Both Howell and Griffith now have the worst of all worlds. Seventeen House Republicans publicly defied their leaders on the most controversial issue facing the General Assembly in 2004. The remaining House Republicans are bitter about the outcome of the tax fight. And the Democrats in the chamber have a new lease on life because of their role in putting together the coalition with dissident Republicans that succeeded in winning passage of new taxes.

 

The House Republicans who supported the $1 billion tax hike will never be comfortable in the House Republican Caucus so long as it is led by men they openly rebelled against. It may not be possible for them to make amends with the majority of House Republicans who fought the tax increase to the end.

Perhaps, the grumbling from the anti-tax House Republicans about the failure of their leaders during the tax fight will subside between now and the beginning of the 2005 session, but that’s hardly a safe bet. Next year is an election year and tensions will be even higher.

 

Is there any hopeful sign for Republicans? Maybe.

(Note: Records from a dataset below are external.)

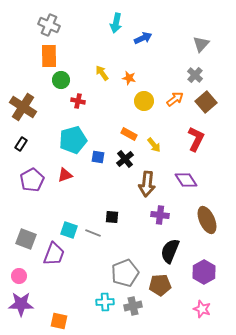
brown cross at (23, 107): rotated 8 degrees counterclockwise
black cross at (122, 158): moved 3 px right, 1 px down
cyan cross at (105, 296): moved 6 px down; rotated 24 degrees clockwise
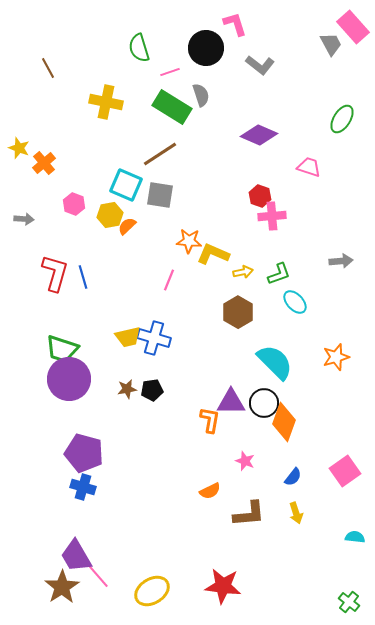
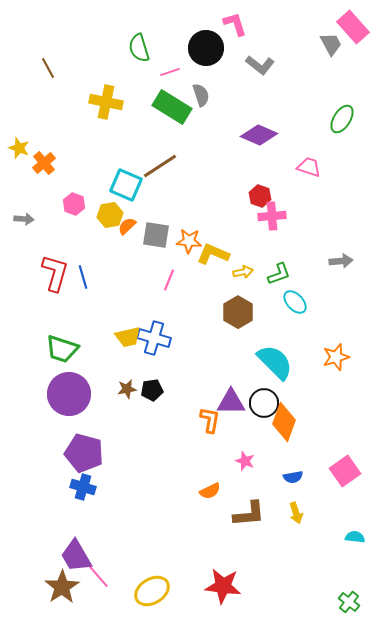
brown line at (160, 154): moved 12 px down
gray square at (160, 195): moved 4 px left, 40 px down
purple circle at (69, 379): moved 15 px down
blue semicircle at (293, 477): rotated 42 degrees clockwise
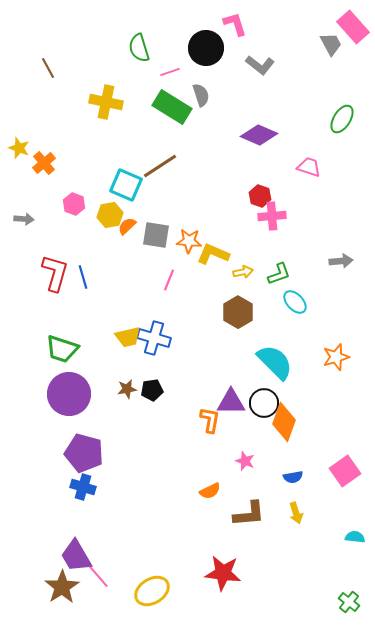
red star at (223, 586): moved 13 px up
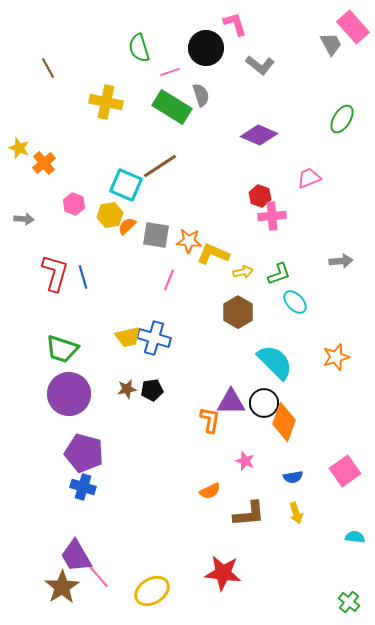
pink trapezoid at (309, 167): moved 11 px down; rotated 40 degrees counterclockwise
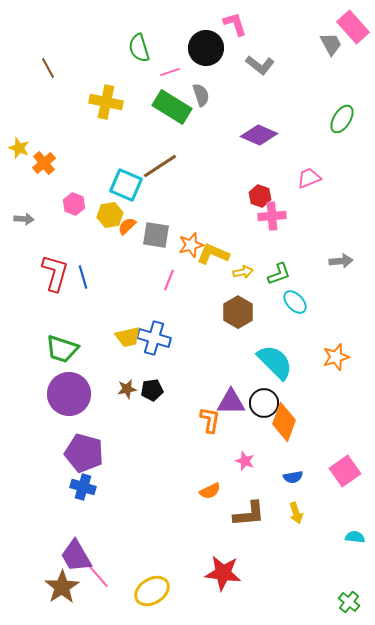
orange star at (189, 241): moved 2 px right, 4 px down; rotated 20 degrees counterclockwise
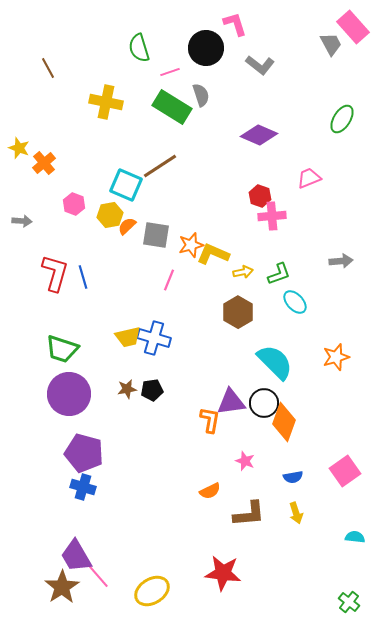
gray arrow at (24, 219): moved 2 px left, 2 px down
purple triangle at (231, 402): rotated 8 degrees counterclockwise
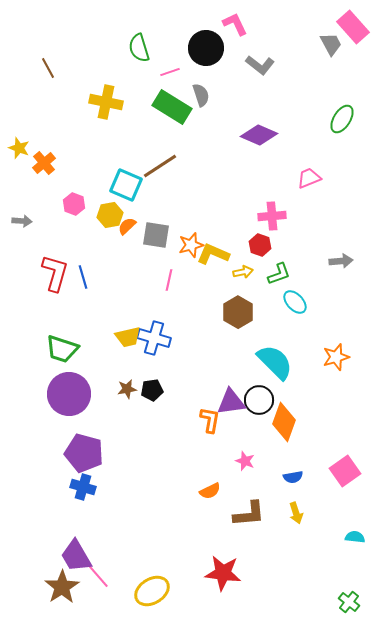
pink L-shape at (235, 24): rotated 8 degrees counterclockwise
red hexagon at (260, 196): moved 49 px down
pink line at (169, 280): rotated 10 degrees counterclockwise
black circle at (264, 403): moved 5 px left, 3 px up
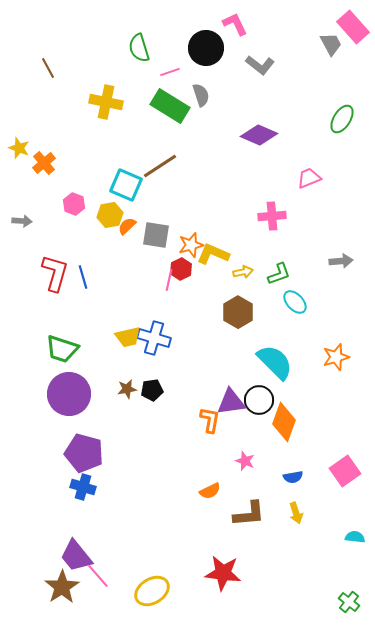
green rectangle at (172, 107): moved 2 px left, 1 px up
red hexagon at (260, 245): moved 79 px left, 24 px down; rotated 15 degrees clockwise
purple trapezoid at (76, 556): rotated 9 degrees counterclockwise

Gov. Mark R. Warner may be more vulnerable than the pundits acknowledge. Voters will be reminded repeatedly that he broke his campaign promise not to raise taxes.

 

The $1 billion in new taxes will disappear like water poured on sand. Will voters see any significant improvement in state services? If not, the negative effect of higher taxes will register more clearly with them.

 

The question remains: can Republicans regroup?